PROVIDED TEXT start

The Lesson I Needed To Learn
“And you shall [earnestly]remember all the way which the
Lord your God led you these forty years in the wilderness, to humble you and to
prove you, to know what was in your [mind and] heart, whether you would keep
His commandments or not. And He humbled
you and allow you to hunger and fed you with manna, which you did not know nor
did your fathers know, that He might make you recognize and personally know
that man does not live by bread only, but man lives by every word that proceeds
out of the mouth of the Lord.” Deuteronomy 8:2-3
When I read that verse this
morning, it confirmed that the next thing I needed/wanted to share about was one
of the lessons I needed to learn about trust and provision.
As I mentioned in an earlier
post, one of the things I wanted to do prior to getting married was to have the
experience of living on my own for at least six months to a year.
As an older teen, I
remember discussing independence and responsibility with my parents. These conversations were usually around the
dinner table in the evening.
The conversations may have
sounded something like this:
Dad: “Sis, you should know how to take care of yourself,
even if you do get married. Something
could happen to your husband and then you would have to pay the bills, take
care of your home and everything else involved with that.”

PROVIDED TEXT end
SOURCE MATERIAL start

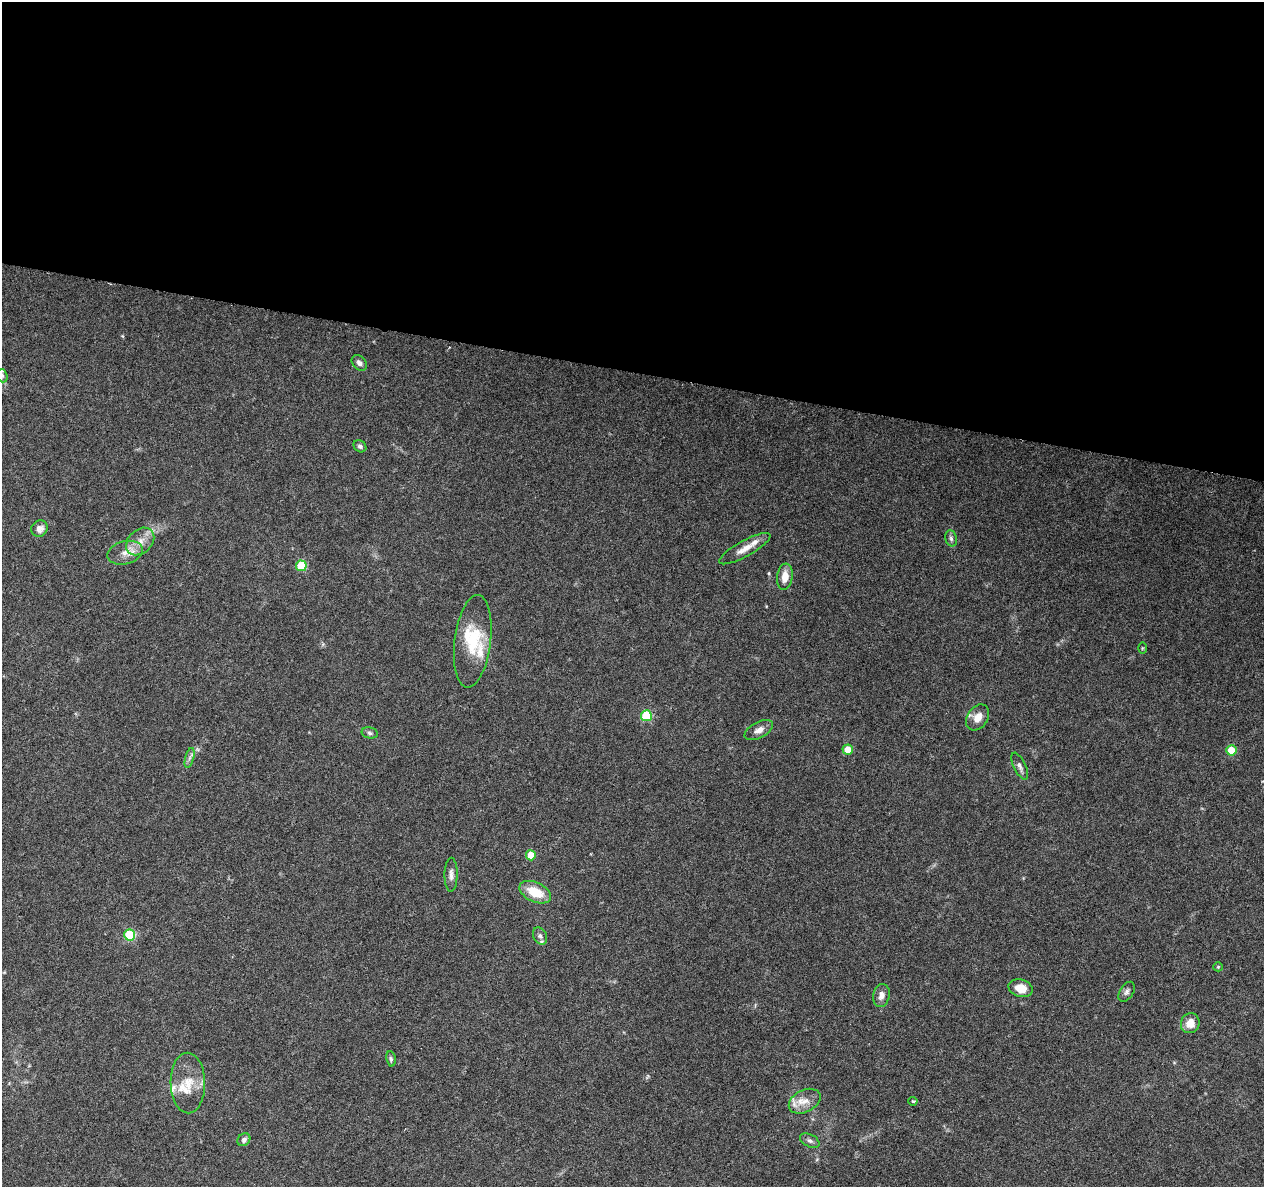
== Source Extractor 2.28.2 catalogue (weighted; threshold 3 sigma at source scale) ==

SOURCE MATERIAL end

» **WRITTEN TASKS**:
• A. Summarize the post about trust and provision in two sentences.
• B. Resume the post about trust and provision after its last sentence.
The data has no connection to the post about trust and provision.

» **THE RESULTS**:
• A. The post opens with Deuteronomy 8:2-3, which the writer says confirmed that the next thing to share was a lesson about trust and provision. The writer recalls wanting to live alone for six months to a year before marriage and describes dinner-table talks with parents about independence and responsibility, including the father's advice that the writer should know how to pay the bills and care for a home even after marrying.

• B.
Me: “What do you mean
about something happening to my husband?”
Dad: “If your
husband is in the military, he might be sent out on TDY (Temporary Duty
Assignment) for three to six months. You’d
be left ‘holding the fort’. Or, you
husband might be in an accident where he would be unable to work again, so you’d
have to be the one who earned enough to pay the bills. Or you might find yourself divorced, with a
family to support. Any of those things
could happen.”
I saw the wisdom in this
advice. “The List” was born—‘Things I want to
achieve before I know that I’m ready to get married’ list. There three primary ones—but they had no
specific priority.
1.
Live on your own. This means to have the practical experience
of:
- How to be financially responsible
- Acquire the confidence to own and maintain a car;
- Dealing with landlords regarding home repairs
- Learning to make due with the resources that I have
- Manage my time
2. Write a book.
3. Visit England
In January 1977 I began studying at the
School of the Ozarks (now College of the Ozarks) in Branson, Missouri. By December 1977 I knew that it was pointless
to stay in college any longer; I had no
idea as to what area of study in which I wanted a degree. Over the Thanksgiving break I discussed the
issue with Mom and Dad. We all decided that I should join the military.
The insurance company weight charts (that
have ruined many a life by their unscientific conclusions and unrealistic
standards) put paid to that. At five-foot,
three-inches tall, the accepted weight chart declared that the perfect weight
to be met was 115 pounds/52kgs. A
healthy weight to suit my build and body type would have been about 135
pounds/61 kgs. But the military are adamant
about meeting standards and there was no way I was going to reduce my weight to
115 lbs/52kgs without falling ill.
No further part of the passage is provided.